> [Excerpted records]:
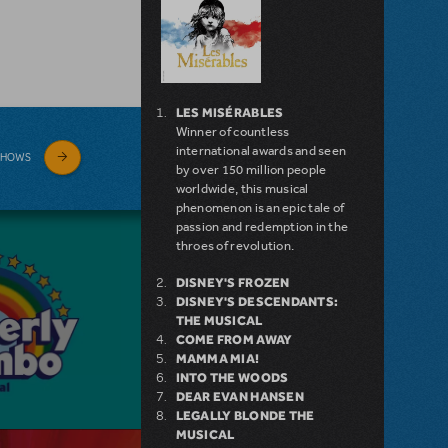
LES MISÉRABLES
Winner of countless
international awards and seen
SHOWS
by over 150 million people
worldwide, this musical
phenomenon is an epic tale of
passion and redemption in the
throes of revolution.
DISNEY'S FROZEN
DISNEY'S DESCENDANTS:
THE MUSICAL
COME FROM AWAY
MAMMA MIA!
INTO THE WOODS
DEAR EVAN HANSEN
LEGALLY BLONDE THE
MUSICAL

> [Problem requirements]: What this calls for is a word-for-word copy of the listing above, pictures excluded.

> [Answer]:
LES MISÉRABLES
Winner of countless
international awards and seen
SHOWS
by over 150 million people
worldwide, this musical
phenomenon is an epic tale of
passion and redemption in the
throes of revolution.
DISNEY'S FROZEN
DISNEY'S DESCENDANTS:
THE MUSICAL
COME FROM AWAY
MAMMA MIA!
INTO THE WOODS
DEAR EVAN HANSEN
LEGALLY BLONDE THE
MUSICAL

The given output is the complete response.